Below are records; reproduce exactly the lines from the first through the one containing "171 123 10.24".

:: Exercise data

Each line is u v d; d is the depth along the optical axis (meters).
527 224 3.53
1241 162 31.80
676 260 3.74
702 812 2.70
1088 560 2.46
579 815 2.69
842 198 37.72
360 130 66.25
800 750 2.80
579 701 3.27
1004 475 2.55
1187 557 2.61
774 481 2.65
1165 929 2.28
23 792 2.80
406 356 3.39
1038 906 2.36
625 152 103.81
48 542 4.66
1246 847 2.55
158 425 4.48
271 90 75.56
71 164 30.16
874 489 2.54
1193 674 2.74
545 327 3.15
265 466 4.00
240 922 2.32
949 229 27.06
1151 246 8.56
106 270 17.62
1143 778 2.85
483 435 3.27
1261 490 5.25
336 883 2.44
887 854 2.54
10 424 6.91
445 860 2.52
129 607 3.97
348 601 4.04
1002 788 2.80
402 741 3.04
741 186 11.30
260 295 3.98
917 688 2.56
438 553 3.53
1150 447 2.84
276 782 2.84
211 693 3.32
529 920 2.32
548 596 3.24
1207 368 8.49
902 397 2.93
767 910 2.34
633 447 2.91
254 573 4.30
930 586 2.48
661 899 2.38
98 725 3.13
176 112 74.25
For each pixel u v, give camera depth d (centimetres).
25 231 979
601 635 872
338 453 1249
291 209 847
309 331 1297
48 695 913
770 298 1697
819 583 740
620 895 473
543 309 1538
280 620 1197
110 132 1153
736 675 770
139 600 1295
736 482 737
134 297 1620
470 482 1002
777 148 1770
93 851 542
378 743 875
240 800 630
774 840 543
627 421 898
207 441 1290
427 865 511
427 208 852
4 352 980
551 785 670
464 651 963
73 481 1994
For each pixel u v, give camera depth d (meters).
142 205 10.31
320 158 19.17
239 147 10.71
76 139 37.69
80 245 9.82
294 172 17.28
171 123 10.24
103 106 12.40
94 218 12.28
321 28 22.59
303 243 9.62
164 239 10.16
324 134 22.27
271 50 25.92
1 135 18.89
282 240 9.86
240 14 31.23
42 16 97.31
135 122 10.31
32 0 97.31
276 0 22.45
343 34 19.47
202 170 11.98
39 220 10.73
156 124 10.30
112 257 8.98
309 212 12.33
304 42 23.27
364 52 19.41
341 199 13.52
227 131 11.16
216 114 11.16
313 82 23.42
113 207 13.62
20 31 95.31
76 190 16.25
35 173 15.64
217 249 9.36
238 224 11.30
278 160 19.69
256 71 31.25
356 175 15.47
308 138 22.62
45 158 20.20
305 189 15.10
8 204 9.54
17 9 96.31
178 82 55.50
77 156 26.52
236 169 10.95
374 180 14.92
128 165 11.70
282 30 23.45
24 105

::::

**Answer to this problem:**
Each line is u v d; d is the depth along the optical axis (meters).
527 224 3.53
1241 162 31.80
676 260 3.74
702 812 2.70
1088 560 2.46
579 815 2.69
842 198 37.72
360 130 66.25
800 750 2.80
579 701 3.27
1004 475 2.55
1187 557 2.61
774 481 2.65
1165 929 2.28
23 792 2.80
406 356 3.39
1038 906 2.36
625 152 103.81
48 542 4.66
1246 847 2.55
158 425 4.48
271 90 75.56
71 164 30.16
874 489 2.54
1193 674 2.74
545 327 3.15
265 466 4.00
240 922 2.32
949 229 27.06
1151 246 8.56
106 270 17.62
1143 778 2.85
483 435 3.27
1261 490 5.25
336 883 2.44
887 854 2.54
10 424 6.91
445 860 2.52
129 607 3.97
348 601 4.04
1002 788 2.80
402 741 3.04
741 186 11.30
260 295 3.98
917 688 2.56
438 553 3.53
1150 447 2.84
276 782 2.84
211 693 3.32
529 920 2.32
548 596 3.24
1207 368 8.49
902 397 2.93
767 910 2.34
633 447 2.91
254 573 4.30
930 586 2.48
661 899 2.38
98 725 3.13
176 112 74.25
For each pixel u v, give camera depth d (centimetres).
25 231 979
601 635 872
338 453 1249
291 209 847
309 331 1297
48 695 913
770 298 1697
819 583 740
620 895 473
543 309 1538
280 620 1197
110 132 1153
736 675 770
139 600 1295
736 482 737
134 297 1620
470 482 1002
777 148 1770
93 851 542
378 743 875
240 800 630
774 840 543
627 421 898
207 441 1290
427 865 511
427 208 852
4 352 980
551 785 670
464 651 963
73 481 1994
For each pixel u v, give camera depth d (meters).
142 205 10.31
320 158 19.17
239 147 10.71
76 139 37.69
80 245 9.82
294 172 17.28
171 123 10.24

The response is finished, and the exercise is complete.